PROVIDED PASSAGE:
▶

2024 Algerian Cup final
- Stade du 5 Juillet hosted the final
- Event: 2023–24 Algerian Cup
| MC Alger | CR Belouizdad |
| 0 | 1 |
- Date: July 5, 2024
- Venue: Stade du 5 Juillet
- Referee: Mustapha Ghorbal
- Weather: Mostly sunny 26 °C (79 °F) 68% humidity

= 2024 Algerian Cup final =

The 2024 Algerian Cup final was the 57th final of the Algerian Cup. After mentioning a date in May, rumors spoke of June 22, a week after the last day of Ligue 1, then June 29. Finally, the date of July 5 was chosen for the final. It will take place at 5 p.m. at Stade du 5 Juillet. CR Belouizdad winning 1-0 against MC Alger, becomes the most successful club in the Algerian Cup with nine titles.

== Route to the final ==

MC Alger

| Round of 64 | NRB Teleghma | 0–2 | MC Alger |
| Round of 32 | CR Zaouia | 1–4 | MC Alger |
| Round of 16 | USM Khenchela | 1–2 | MC Alger |
| Quarter-finals | WA Tlemcen | 0–2 | MC Alger |
| Semifinals | MC Alger | 2–1 (a.e.t.) | CS Constantine |

CR Belouizdad

| Round of 64 | JS Kabylie | 0–2 | CR Belouizdad |
| Round of 32 | CR Belouizdad | 2–1 | AS Khroub |
| Round of 16 | CR Belouizdad | 2–0 | Olympique Akbou |
| Quarter-finals | CR Belouizdad | 3–3 (4–2 p) | ES Mostaganem |
| Semifinals | CR Belouizdad | 0–0 (3–1 p) | USM Alger |

==Match==
=== Pre-match ===
MC Alger and CR Belouizdad faced each other for the first time in the final and both were looking to win the ninth title. After winning the championship for the eighth time in its history, the Dean was aiming to join the closed circle of clubs which managed to make the Cup-Championship double. The Greens and Reds had already managed to achieve the treble in 1976. The last time that MCA won the Algerian Cup was in 2016 against NA Hussein Dey. The final was an opportunity for the Reds and Whites to save their season by ending it with a title. Their last coronation in the Algerian Cup dated back to 2019.

◀

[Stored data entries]
▶

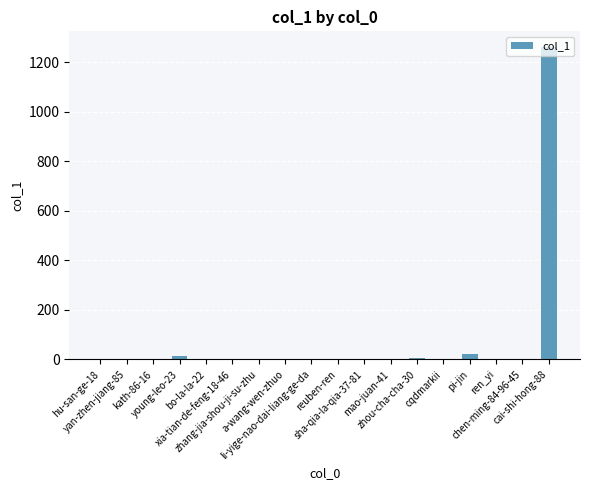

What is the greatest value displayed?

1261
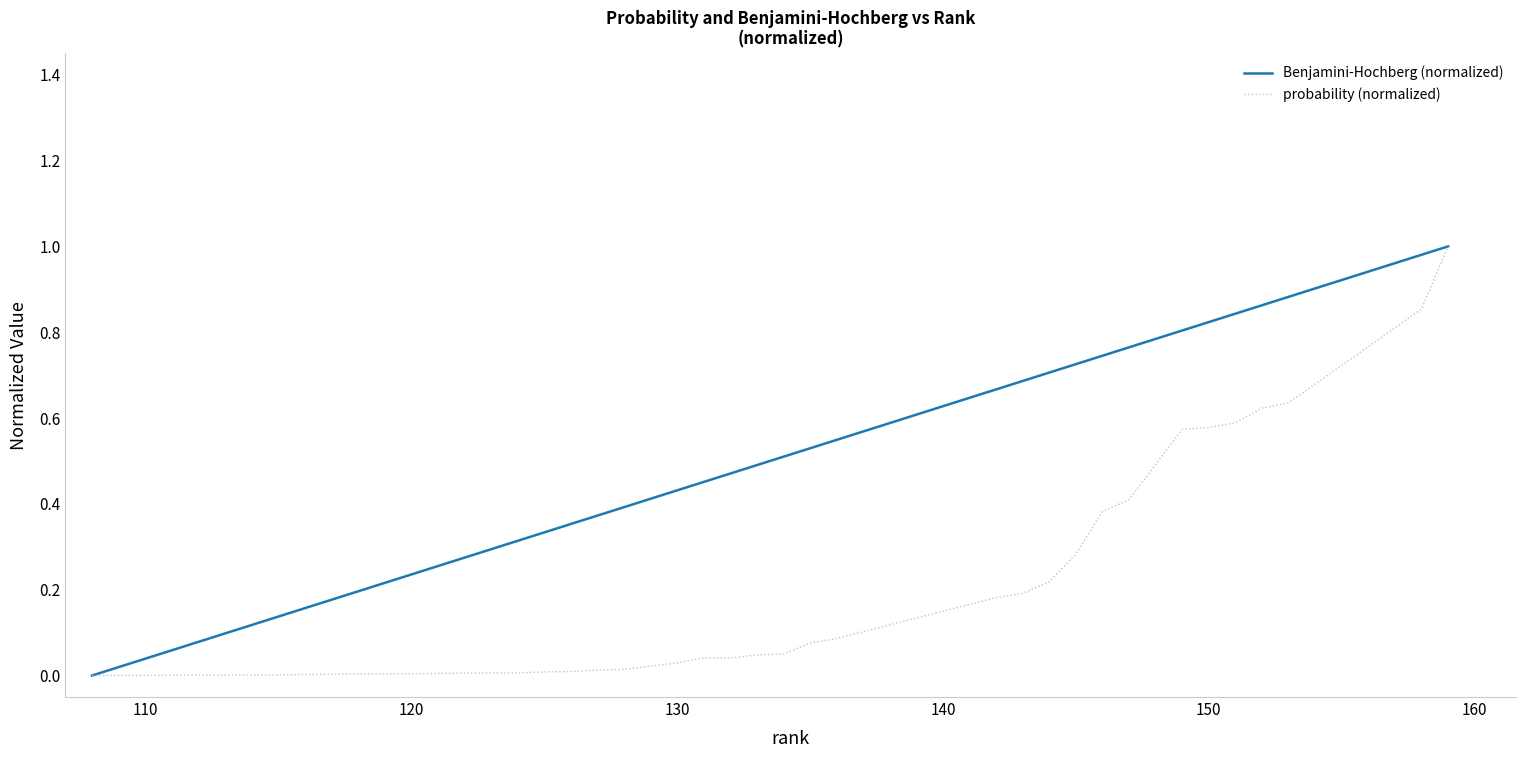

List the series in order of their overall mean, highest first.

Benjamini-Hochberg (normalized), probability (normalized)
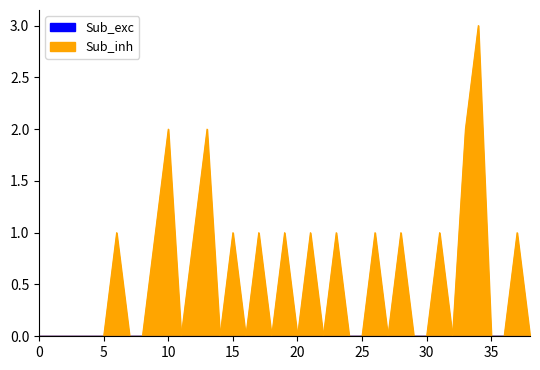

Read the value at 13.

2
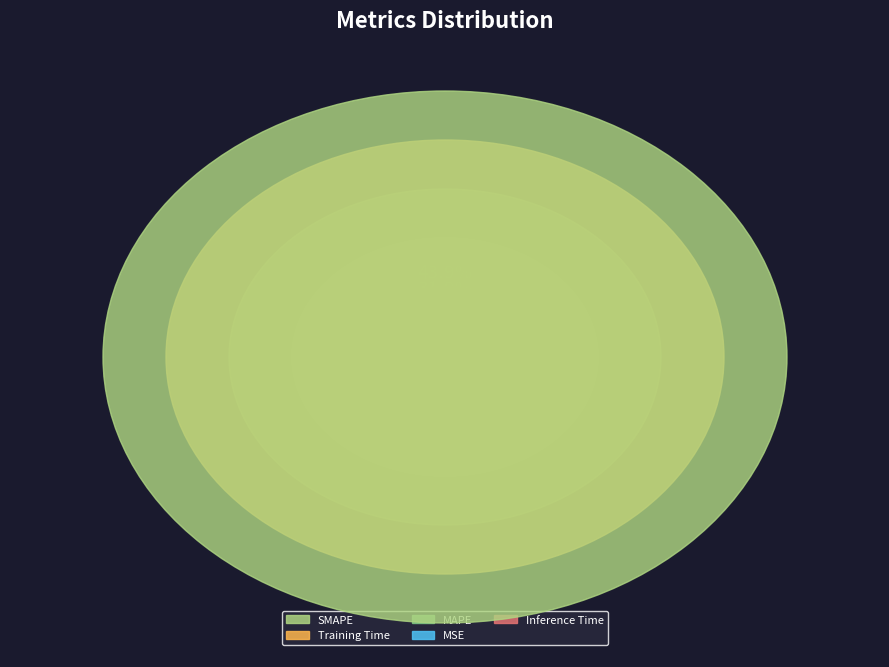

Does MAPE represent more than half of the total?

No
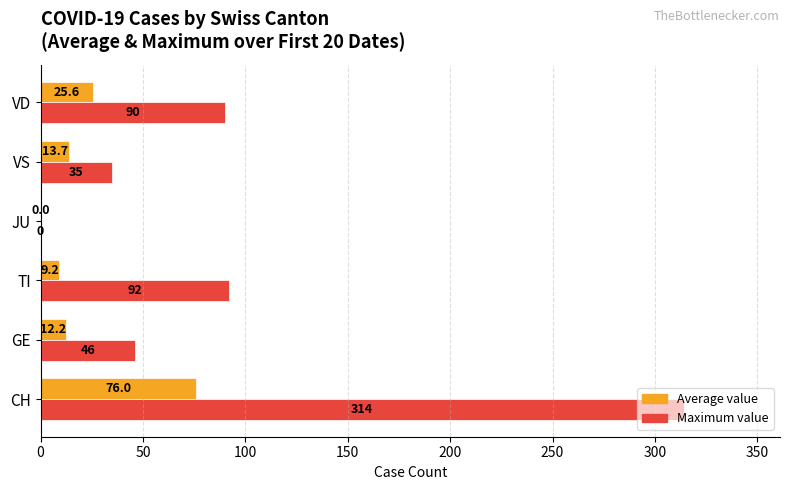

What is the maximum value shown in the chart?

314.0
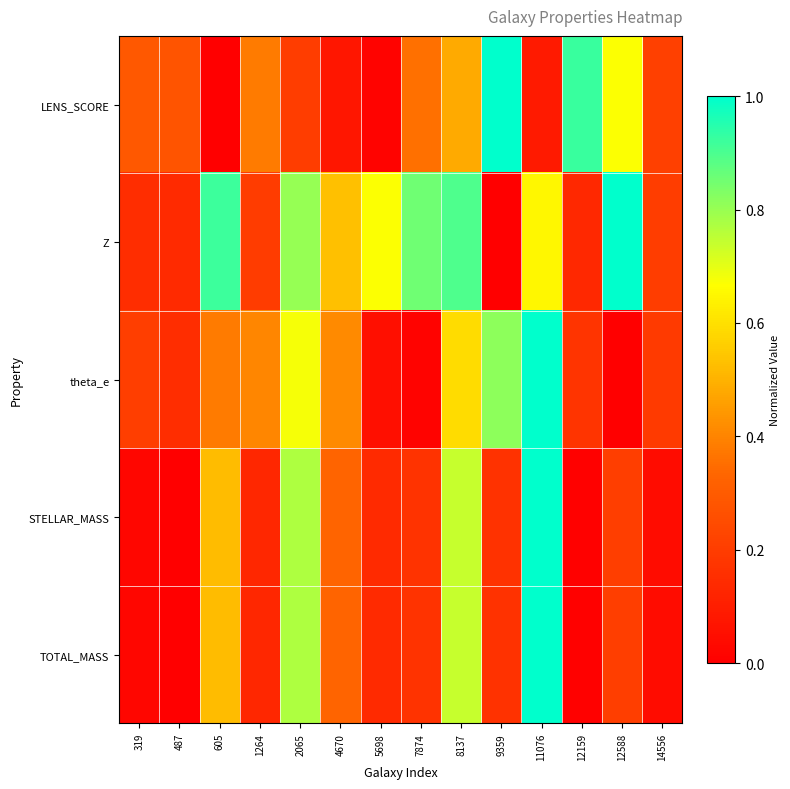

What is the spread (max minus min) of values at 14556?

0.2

◀

GOAL OF THE EXERCISE:
Reproduce the part of the Algerian Cup final article starting at "The 2024 Algerian" and ending at "with nine titles.". The listing comes from a separate source.

TASK OUTPUT:
The 2024 Algerian Cup final was the 57th final of the Algerian Cup. After mentioning a date in May, rumors spoke of June 22, a week after the last day of Ligue 1, then June 29. Finally, the date of July 5 was chosen for the final. It will take place at 5 p.m. at Stade du 5 Juillet. CR Belouizdad winning 1-0 against MC Alger, becomes the most successful club in the Algerian Cup with nine titles.